Only lines with the word "wrpc" belong in the answer; copy them from the records below.
--------------------
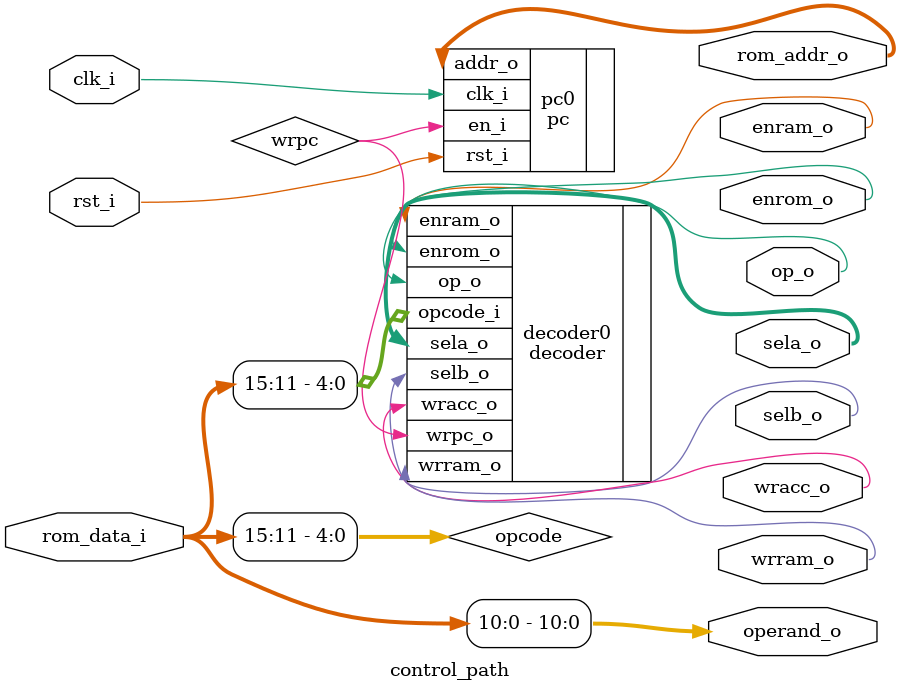
<source format=sv>
module control_path (
    clk_i,
    rst_i,
    rom_addr_o,
    rom_data_i,
    wrram_o,
    sela_o,
	selb_o,
	wracc_o,
	op_o,
	operand_o,
	enram_o, 
	enrom_o
);

    input logic clk_i, rst_i;
    input logic [15:0] rom_data_i;
    output logic [10:0] rom_addr_o;
    output logic wrram_o, wracc_o, op_o, selb_o, enram_o, enrom_o; 
	output logic [1:0] sela_o;
	output logic [10:0] operand_o;

    logic [4:0] opcode;
    logic wrpc;

    assign opcode = rom_data_i [15:11];
    assign operand_o = rom_data_i [10:0];

    decoder decoder0 (.enrom_o(enrom_o), .enram_o(enram_o), .opcode_i(opcode), .wrpc_o(wrpc), .sela_o(sela_o), .selb_o(selb_o), .wracc_o(wracc_o), .op_o(op_o), .wrram_o(wrram_o));
    pc pc0 (.clk_i(clk_i), .rst_i(rst_i), .en_i(wrpc), .addr_o(rom_addr_o));

endmodule:control_path


</source>
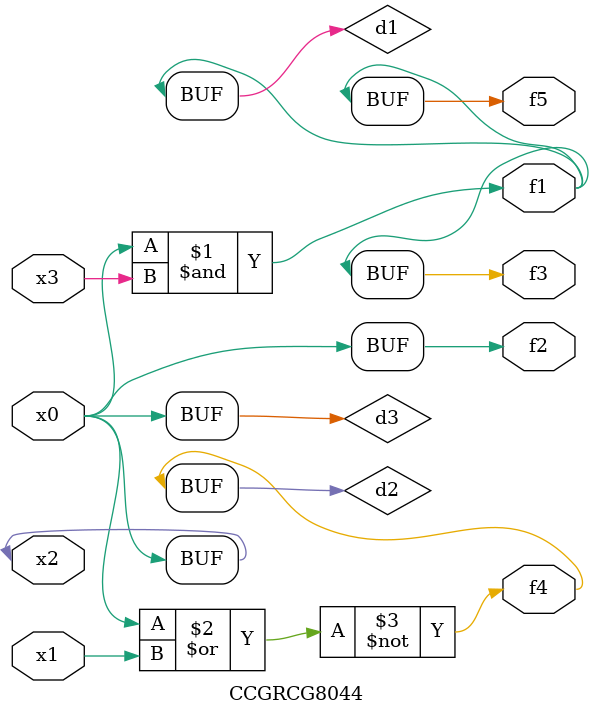
<source format=v>
module CCGRCG8044(
	input x0, x1, x2, x3,
	output f1, f2, f3, f4, f5
);

	wire d1, d2, d3;

	and (d1, x2, x3);
	nor (d2, x0, x1);
	buf (d3, x0, x2);
	assign f1 = d1;
	assign f2 = d3;
	assign f3 = d1;
	assign f4 = d2;
	assign f5 = d1;
endmodule

</source>
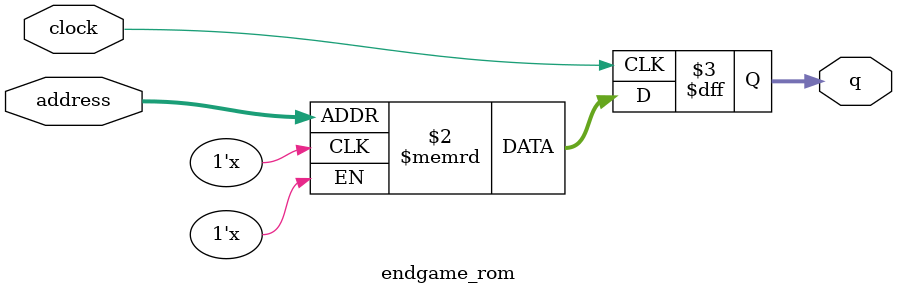
<source format=sv>
module endgame_rom (
	input logic clock,
	input logic [16:0] address,
	output logic [1:0] q
);

logic [1:0] memory [0:76799] /* synthesis ram_init_file = "./endgame/endgame.mif" */;

always_ff @ (posedge clock) begin
	q <= memory[address];
end

endmodule

</source>
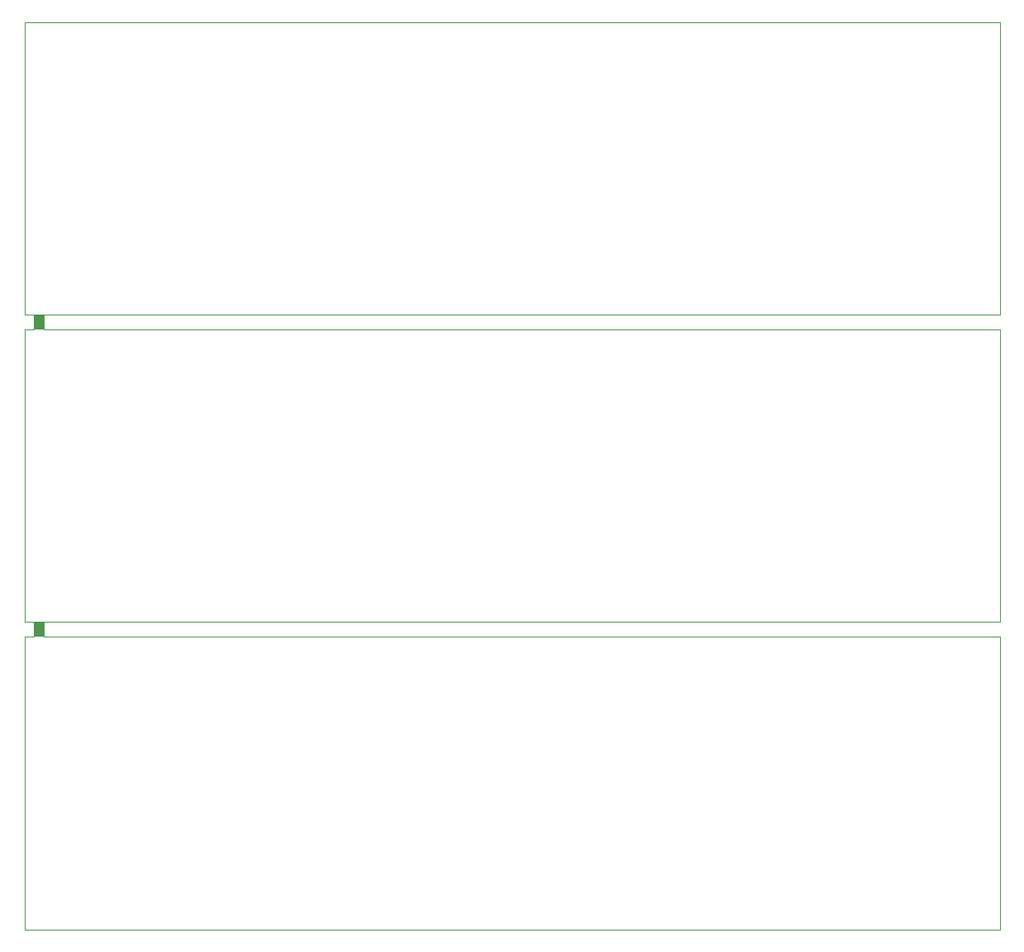
<source format=gbs>
G75*
G70*
%OFA0B0*%
%FSLAX24Y24*%
%IPPOS*%
%LPD*%
%AMOC8*
5,1,8,0,0,1.08239X$1,22.5*
%
%ADD10C,0.0000*%
%ADD11R,0.0394X0.0591*%
D10*
X000100Y000100D02*
X000100Y011911D01*
X000494Y011911D01*
X000494Y012502D01*
X000100Y012502D01*
X000100Y024313D01*
X000494Y024313D01*
X000494Y024903D01*
X000100Y024903D01*
X000100Y036714D01*
X039470Y036714D01*
X039470Y024903D01*
X000887Y024903D01*
X000887Y024313D01*
X039470Y024313D01*
X039470Y012502D01*
X000887Y012502D01*
X000887Y011911D01*
X039470Y011911D01*
X039470Y000100D01*
X000100Y000100D01*
D11*
X000691Y012206D03*
X000691Y024608D03*
M02*

</source>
--------------------
**RESULT OF THE EXERCISE:**
    logic wrpc;
    decoder decoder0 (.enrom_o(enrom_o), .enram_o(enram_o), .opcode_i(opcode), .wrpc_o(wrpc), .sela_o(sela_o), .selb_o(selb_o), .wracc_o(wracc_o), .op_o(op_o), .wrram_o(wrram_o));
    pc pc0 (.clk_i(clk_i), .rst_i(rst_i), .en_i(wrpc), .addr_o(rom_addr_o));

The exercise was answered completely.